Golygydd Max writes "The space for high-speed wireless networking is getting mighty crowded. Techworld reports that a new company, Sibeam, has entered the fray, hinting at a 60GHz technology to compete with the likes of Wimax, UWB and the others. Does the world really need another player when the future is still so unclear?"

2 of 265 comments (clear)

  1. Sure, Why not. by hungrygrue · · Score: 5, Funny

    With enough signals bouncing around we won't have to buy microwaves anymore.

  2. Re:Compete w/ WiMax? by squiggleslash · · Score: 5, Interesting
    I'm afraid the pronounciation of "Beta" is "Bee, Tar", not "Better". ;-)

    Honestly, BetaMax was not, in practice, a better standard than VHS. It may have had perceptable quality improvements (though the jury is out on this), but that was more than made up for by VHS's early ability to record an entire two hour movie on a single cassette.

    Sony essentially put out a format that was impractical.
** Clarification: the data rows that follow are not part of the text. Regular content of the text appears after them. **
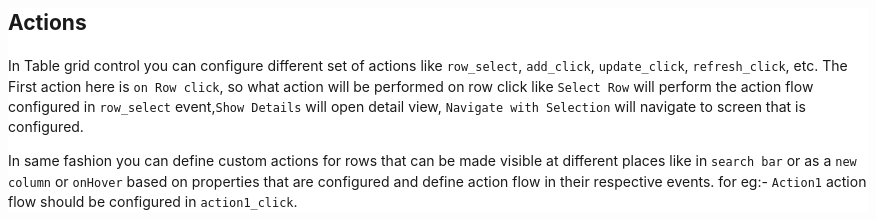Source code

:  

## Actions
In Table grid control you can configure different set of actions like `row_select`, `add_click`, `update_click`, `refresh_click`, etc. The First action here is `on Row click`, so what action will be performed on row click like `Select Row` will perform the action flow configured in `row_select` event,`Show Details` will open detail view, `Navigate with Selection` will navigate to screen that is configured.

In same fashion you can define custom actions for rows that can be made visible at different places like in `search bar` or as a `new column` or `onHover` based on properties that are configured and define action flow in their respective events. for eg:- `Action1` action flow should be configured in `action1_click`.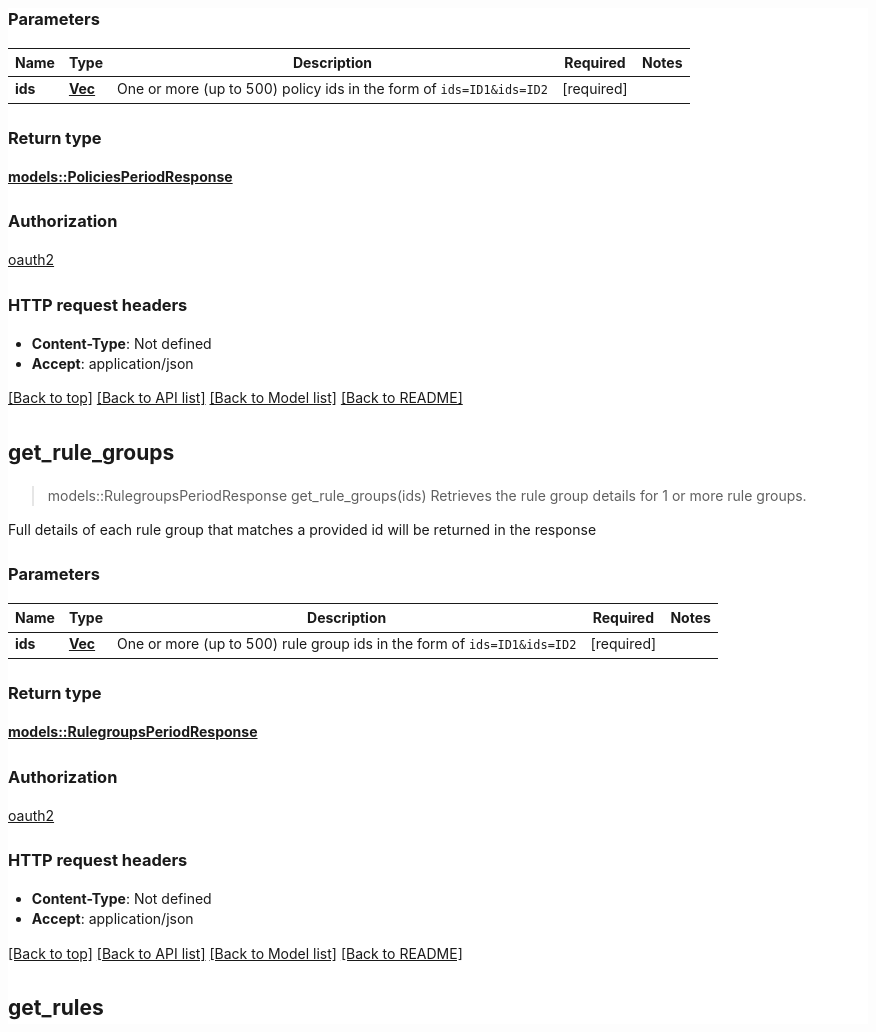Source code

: ### Parameters

Name | Type | Description  | Required | Notes
------------- | ------------- | ------------- | ------------- | -------------
**ids** | [**Vec<String>**](String.md) | One or more (up to 500) policy ids in the form of `ids=ID1&ids=ID2` | [required] |

### Return type

[**models::PoliciesPeriodResponse**](policies.Response.md)

### Authorization

[oauth2](../README.md#oauth2)

### HTTP request headers

- **Content-Type**: Not defined
- **Accept**: application/json

[[Back to top]](#) [[Back to API list]](../README.md#documentation-for-api-endpoints) [[Back to Model list]](../README.md#documentation-for-models) [[Back to README]](../README.md)

## get_rule_groups

> models::RulegroupsPeriodResponse get_rule_groups(ids)
Retrieves the rule group details for 1 or more rule groups.

Full details of each rule group that matches a provided id will be returned in the response

### Parameters

Name | Type | Description  | Required | Notes
------------- | ------------- | ------------- | ------------- | -------------
**ids** | [**Vec<String>**](String.md) | One or more (up to 500) rule group ids in the form of `ids=ID1&ids=ID2` | [required] |

### Return type

[**models::RulegroupsPeriodResponse**](rulegroups.Response.md)

### Authorization

[oauth2](../README.md#oauth2)

### HTTP request headers

- **Content-Type**: Not defined
- **Accept**: application/json

[[Back to top]](#) [[Back to API list]](../README.md#documentation-for-api-endpoints) [[Back to Model list]](../README.md#documentation-for-models) [[Back to README]](../README.md)

## get_rules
VHS beat it initially and immediately took off as a video recording technology that did what people wanted it to do. Once Sony fixed the problems, it was too late, and VHS was still wiping the floor with it.

    VHS was objectively better, even if in some, largely unimportant area, BetaMax may have had a small technical advantage. The technical advantages of VHS were more important than those of BetaMax.

    A good comparison might be with, given this is Troll Tuesday and Slashdot, cars (because cars are the standard Slashdot analogy area, and because on TT I can joke about that.) Electric cars are less poluting, more efficient, and theoretically more responsive than their gas guzzling cousins (assuming we're not talking about milk floats.) But given their short range, the gas powered car is, right now, the superior vehicle.